October 07, 1998|By Joe Strauss | Joe Strauss,SUN STAFF

The toll for their fall-down season reached into the Orioles' clubhouse yesterday as the club dismissed hitting coach Rick Down and named former Orioles designated hitter and hitting coach Terry Crowley as his successor.

Crowley, 51, had served as Minnesota Twins hitting coach the past eight seasons but will rejoin the organization for whom he twice played and previously served as hitting coach under four managers from 1985 to '88.

"He's a lot like I was as a pitching coach -- very involved with every hitter," manager Ray Miller said. "As a player and as a coach, he was always a guy who could make adjustments. That's one thing we need to do. If a guy is pitching a certain way, you have to adjust. [Crowley] lives and dies with the hitters like I did with pitchers. If you're 0-for-4, he shares it with you."

Crowley, who has maintained a Baltimore residence since his playing career with the Orioles ended in 1982, received permission last week from Twins general manager Terry Ryan to discuss the anticipated opening with Miller.

Crowley and Miller have known each other for 20 years since Miller served as pitching coach in his first Orioles stint (1978-85) and Crowley as the most accomplished pinch hitter in club history. Few within the organization were surprised by the move, including Down, who was notified by Miller on Monday night.

"I can't say I'm shocked," said Down, "but you're still disappointed when you get that call. At least I can get up in the morning, look in the mirror, and be satisfied with the work I gave them. If Ray wants to move in a different direction, that's his prerogative."

Noting the team's inability to manufacture runs during last October's ALCS loss, Miller promised during spring training that the Orioles would break from their long-standing addiction to slugging and ponderous base running.

But such an approach required fresher legs and a different mind-set, neither of which could be found within the game's oldest clubhouse. Miller tried without success to force feed a National League-style offense to a team that ranked 13th in the league in stolen bases. Center fielder Brady Anderson led the club with 21 steals.

Offensive numbers nearly identical to 1997's AL East title season proved inadequate because of the pitching staff's injury-related

problems. The Orioles improved in slugging and on-base percentage yet scored only five more runs.

Miller's reference to "adjustments" centered on his club's struggles against left-handers and previously unseen arms as well as with situational hitting.

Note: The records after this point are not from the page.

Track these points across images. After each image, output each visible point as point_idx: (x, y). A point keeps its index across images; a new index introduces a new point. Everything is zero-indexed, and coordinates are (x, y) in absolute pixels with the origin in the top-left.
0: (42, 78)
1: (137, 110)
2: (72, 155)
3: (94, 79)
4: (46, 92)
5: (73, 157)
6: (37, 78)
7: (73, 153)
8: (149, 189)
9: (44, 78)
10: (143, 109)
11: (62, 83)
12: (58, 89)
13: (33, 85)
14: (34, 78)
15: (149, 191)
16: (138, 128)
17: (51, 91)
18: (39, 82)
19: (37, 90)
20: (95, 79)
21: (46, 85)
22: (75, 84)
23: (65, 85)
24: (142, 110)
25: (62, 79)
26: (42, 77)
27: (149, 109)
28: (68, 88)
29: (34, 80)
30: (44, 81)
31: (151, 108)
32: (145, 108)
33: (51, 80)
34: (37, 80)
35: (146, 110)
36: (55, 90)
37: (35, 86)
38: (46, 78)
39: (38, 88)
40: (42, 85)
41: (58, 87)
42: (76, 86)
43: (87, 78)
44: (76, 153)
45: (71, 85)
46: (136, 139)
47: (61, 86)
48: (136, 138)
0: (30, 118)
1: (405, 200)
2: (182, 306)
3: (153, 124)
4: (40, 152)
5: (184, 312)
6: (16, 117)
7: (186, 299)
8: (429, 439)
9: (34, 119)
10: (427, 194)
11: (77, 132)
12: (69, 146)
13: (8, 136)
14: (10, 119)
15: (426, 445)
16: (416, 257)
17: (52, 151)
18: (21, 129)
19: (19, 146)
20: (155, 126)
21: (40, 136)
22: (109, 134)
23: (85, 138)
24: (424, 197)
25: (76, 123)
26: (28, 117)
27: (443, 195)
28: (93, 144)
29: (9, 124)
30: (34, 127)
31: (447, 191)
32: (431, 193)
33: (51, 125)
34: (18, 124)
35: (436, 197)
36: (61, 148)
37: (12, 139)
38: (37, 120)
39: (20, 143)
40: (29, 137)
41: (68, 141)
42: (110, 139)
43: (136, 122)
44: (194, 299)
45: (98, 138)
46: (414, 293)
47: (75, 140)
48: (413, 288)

"If there was any problem between Ray and me, it certainly didn't come from here," Down said yesterday from his Las Vegas home. "I guess he had a problem with me."

"I just thought we needed to make a change," said Miller. "We had so many runners at second and third with nobody or one out and didn't do anything. It was frustrating."

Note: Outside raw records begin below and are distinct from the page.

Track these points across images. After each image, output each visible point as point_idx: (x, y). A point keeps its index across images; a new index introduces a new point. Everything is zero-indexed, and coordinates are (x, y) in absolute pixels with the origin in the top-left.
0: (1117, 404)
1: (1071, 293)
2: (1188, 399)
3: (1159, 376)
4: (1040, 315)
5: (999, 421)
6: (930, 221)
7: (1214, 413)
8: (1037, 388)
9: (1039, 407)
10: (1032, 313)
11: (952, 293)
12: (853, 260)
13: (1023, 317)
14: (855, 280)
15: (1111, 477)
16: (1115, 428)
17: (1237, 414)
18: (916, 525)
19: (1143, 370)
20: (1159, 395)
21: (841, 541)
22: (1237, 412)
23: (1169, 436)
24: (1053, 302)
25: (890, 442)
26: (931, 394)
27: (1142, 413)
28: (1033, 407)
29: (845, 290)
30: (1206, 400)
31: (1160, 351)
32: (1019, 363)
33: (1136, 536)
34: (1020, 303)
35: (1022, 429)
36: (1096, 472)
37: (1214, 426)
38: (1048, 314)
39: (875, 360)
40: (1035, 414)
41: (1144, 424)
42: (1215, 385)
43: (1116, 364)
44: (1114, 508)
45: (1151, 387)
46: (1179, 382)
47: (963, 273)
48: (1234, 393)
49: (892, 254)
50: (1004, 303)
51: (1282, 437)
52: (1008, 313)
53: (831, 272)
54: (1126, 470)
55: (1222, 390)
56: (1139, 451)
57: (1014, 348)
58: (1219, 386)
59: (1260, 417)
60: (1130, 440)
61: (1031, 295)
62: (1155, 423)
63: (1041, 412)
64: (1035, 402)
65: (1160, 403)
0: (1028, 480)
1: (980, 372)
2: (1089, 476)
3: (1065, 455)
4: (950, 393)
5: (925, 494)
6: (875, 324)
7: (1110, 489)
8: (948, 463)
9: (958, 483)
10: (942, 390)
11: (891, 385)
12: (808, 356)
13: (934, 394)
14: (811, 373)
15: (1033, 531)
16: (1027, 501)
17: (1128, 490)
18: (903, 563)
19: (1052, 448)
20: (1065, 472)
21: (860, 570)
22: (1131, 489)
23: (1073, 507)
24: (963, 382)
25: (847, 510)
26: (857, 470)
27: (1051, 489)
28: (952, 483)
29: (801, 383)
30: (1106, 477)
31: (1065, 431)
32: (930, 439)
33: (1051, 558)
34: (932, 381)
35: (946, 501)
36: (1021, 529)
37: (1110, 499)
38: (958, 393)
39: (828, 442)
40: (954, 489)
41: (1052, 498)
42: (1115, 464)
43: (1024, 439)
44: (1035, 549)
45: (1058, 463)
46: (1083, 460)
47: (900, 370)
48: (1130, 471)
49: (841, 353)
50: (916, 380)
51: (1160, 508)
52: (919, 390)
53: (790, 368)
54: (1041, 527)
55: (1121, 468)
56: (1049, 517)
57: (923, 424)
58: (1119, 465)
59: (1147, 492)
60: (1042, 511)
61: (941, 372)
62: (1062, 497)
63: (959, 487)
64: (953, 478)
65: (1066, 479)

The relationship between Miller and Down eroded throughout a disappointing season. Last October, Down pledged to Miller that he would remain in Baltimore despite a five-year offer to serve in the same capacity with the Arizona Diamondbacks.

Down still has a year believed worth more than $150,000 left on a two-year contract and will not be offered another job within the organization.

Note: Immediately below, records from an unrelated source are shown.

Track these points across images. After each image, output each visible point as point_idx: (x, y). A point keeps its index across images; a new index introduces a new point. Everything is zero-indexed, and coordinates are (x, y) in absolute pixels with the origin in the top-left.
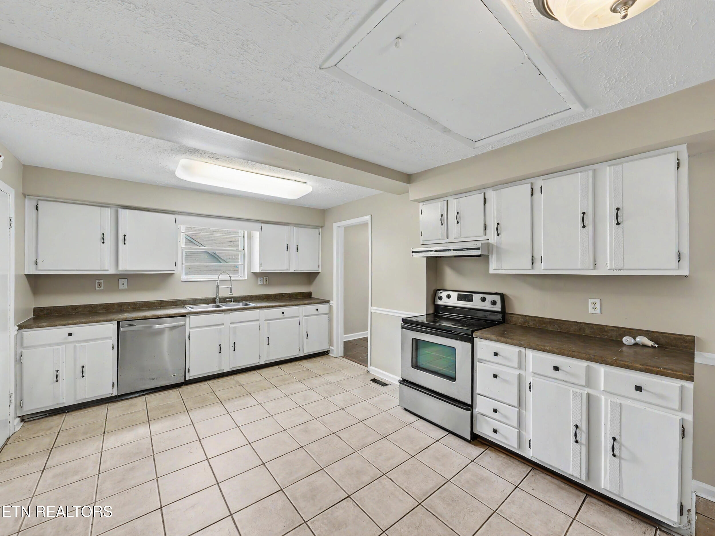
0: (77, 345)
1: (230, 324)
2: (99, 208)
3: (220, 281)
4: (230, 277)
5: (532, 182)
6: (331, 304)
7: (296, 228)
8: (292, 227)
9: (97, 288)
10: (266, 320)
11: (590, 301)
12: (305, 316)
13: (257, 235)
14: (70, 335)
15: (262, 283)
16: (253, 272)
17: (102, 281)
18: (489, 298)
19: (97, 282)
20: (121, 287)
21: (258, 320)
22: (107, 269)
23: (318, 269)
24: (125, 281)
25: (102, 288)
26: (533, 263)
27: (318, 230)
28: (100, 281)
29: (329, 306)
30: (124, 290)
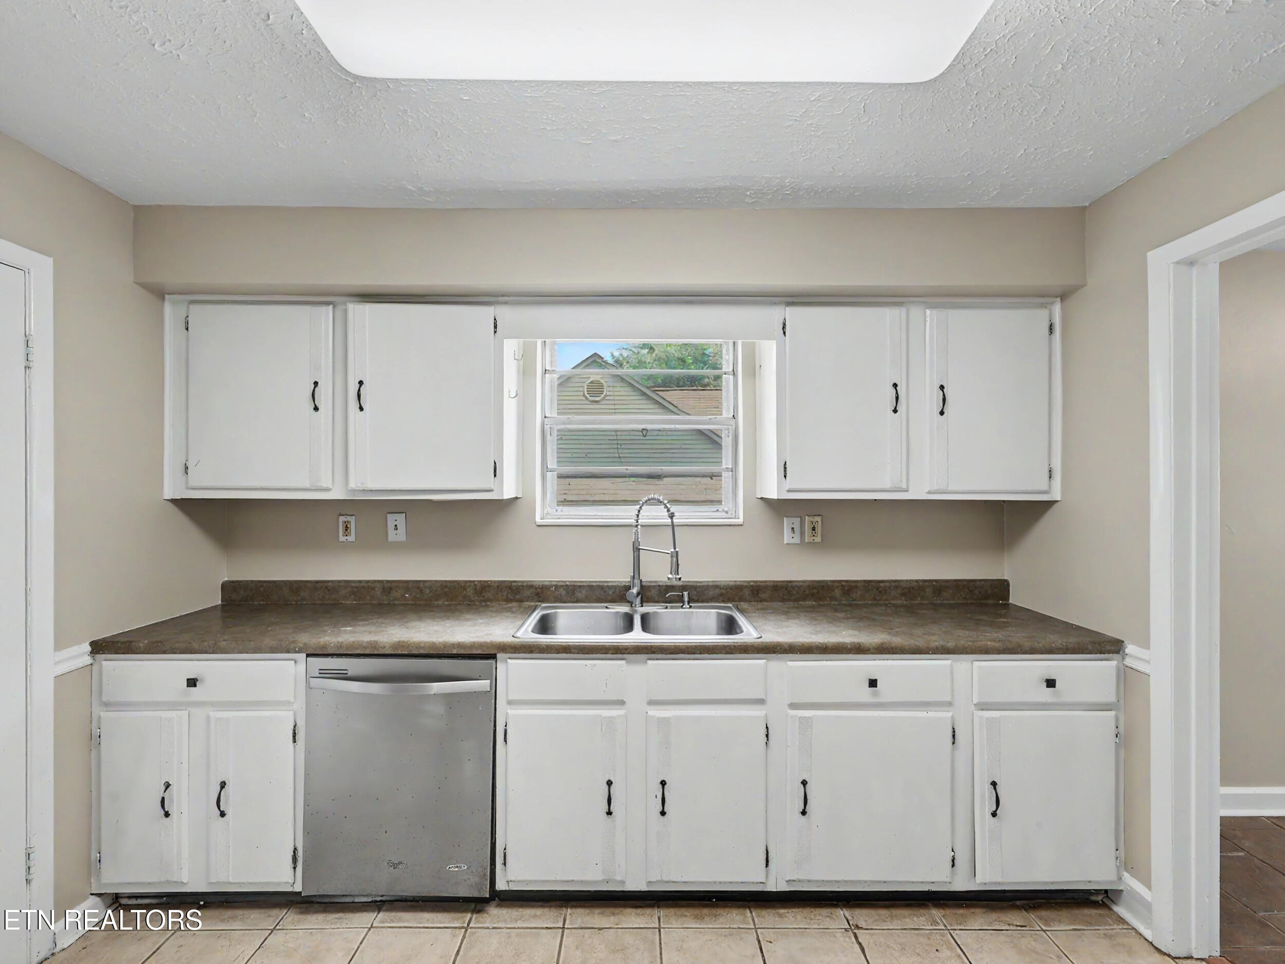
0: (212, 714)
1: (651, 703)
2: (307, 308)
3: (642, 526)
4: (672, 516)
6: (1128, 662)
7: (935, 312)
8: (915, 312)
9: (342, 538)
10: (793, 706)
12: (983, 706)
13: (769, 351)
14: (192, 683)
15: (797, 540)
16: (762, 498)
17: (352, 520)
19: (342, 519)
20: (392, 536)
21: (761, 702)
22: (324, 484)
23: (1044, 487)
24: (400, 519)
25: (352, 538)
27: (1043, 314)
28: (349, 518)
29: (1118, 669)
30: (397, 547)
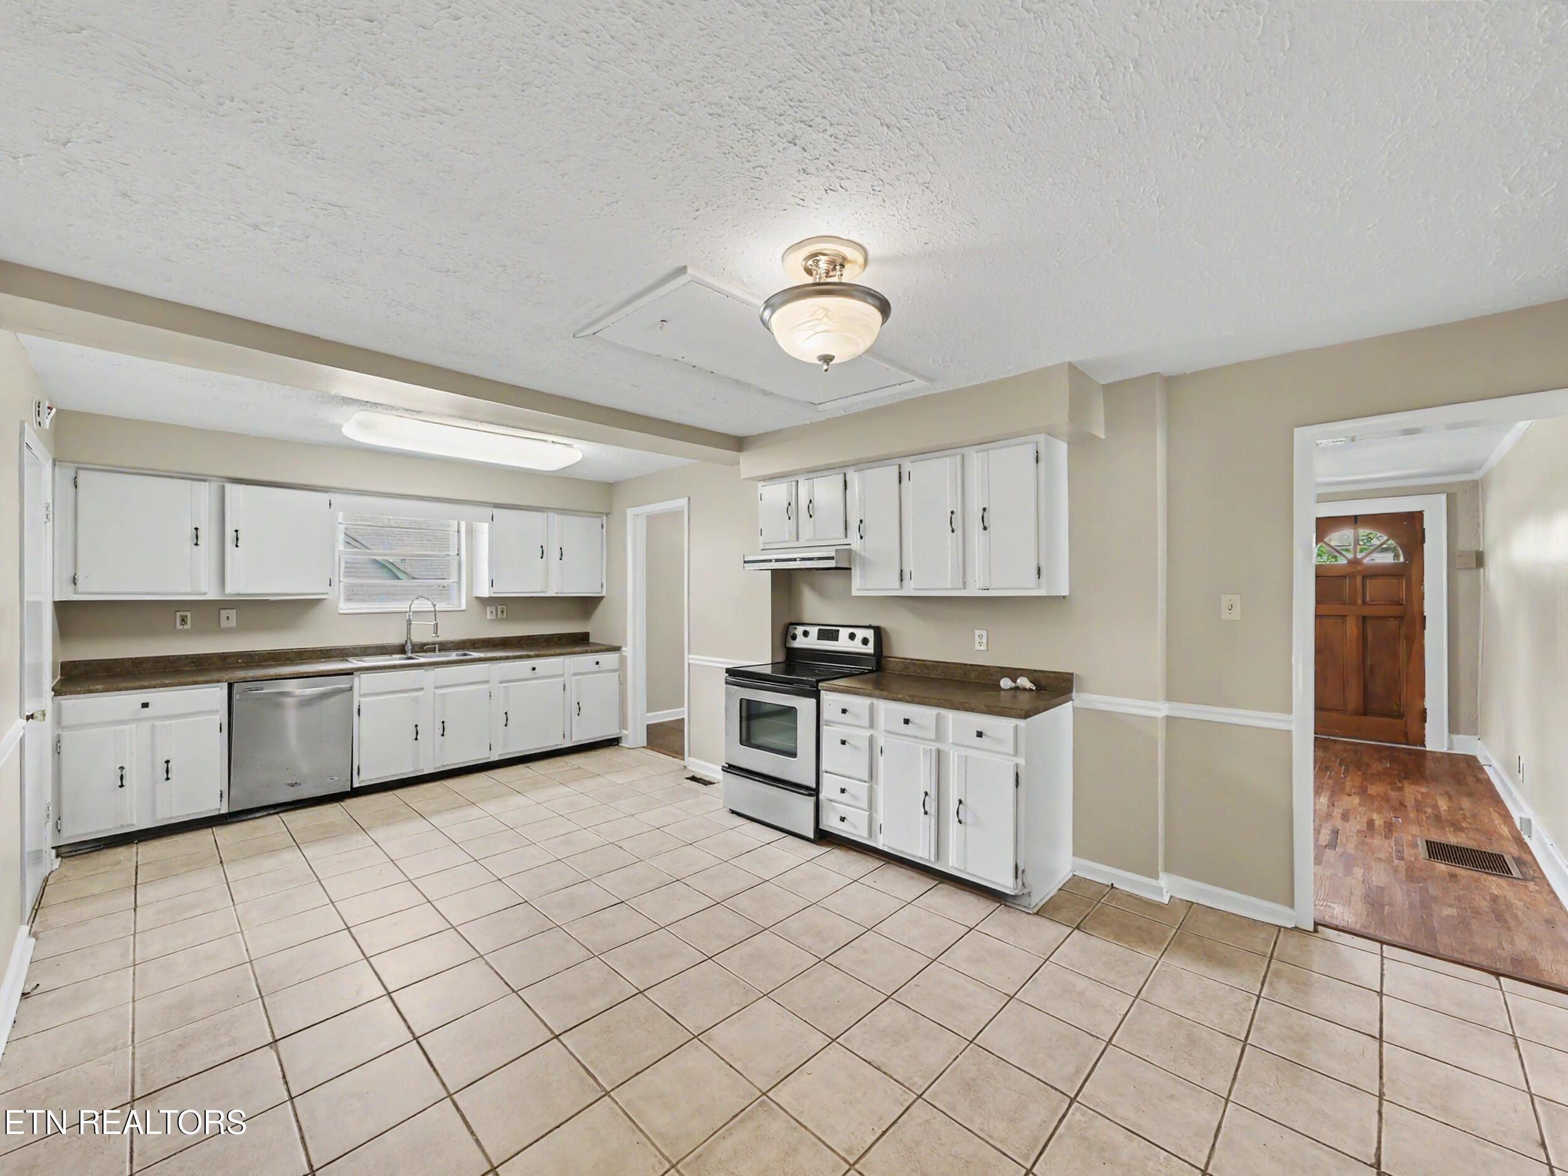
0: (156, 723)
1: (436, 688)
2: (189, 482)
3: (414, 612)
4: (434, 606)
5: (900, 463)
6: (624, 653)
7: (559, 516)
8: (551, 515)
9: (179, 627)
10: (501, 682)
11: (977, 632)
12: (575, 674)
13: (484, 529)
14: (145, 705)
15: (494, 617)
16: (476, 597)
17: (189, 614)
18: (860, 634)
19: (178, 614)
20: (224, 624)
21: (487, 682)
22: (203, 590)
23: (600, 591)
24: (233, 613)
25: (188, 626)
26: (902, 580)
27: (599, 520)
28: (185, 613)
29: (619, 657)
30: (229, 631)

Down, 47, served two seasons under Miller's predecessor, Davey Johnson, and received support from general manager Pat Gillick to succeed Johnson as manager. Majority owner Peter Angelos opted for Miller instead.

Miller is unsure of further changes within his staff. First base coach Carlos Bernhardt may return to the Dominican Republic, where he would serve as coordinator for the club's Caribbean scouting and player development. Pitching coach Mike Flanagan may seek a return to the HTS broadcast booth.

The Orioles, meanwhile, have completed the first phase of their search for a successor to Gillick. Angelos and chief operating officer Joe Foss will next determine how many of the five candidates will receive a second interview. Regardless, Foss says the quality of those under consideration has been "overwhelming."

Describing the next step as "a wonderful challenge," Foss said, "I've been extremely impressed by these superior candidates who know the industry and the Orioles' organization from top to bottom. It's been extraordinarily impressive how well-schooled the candidates have been."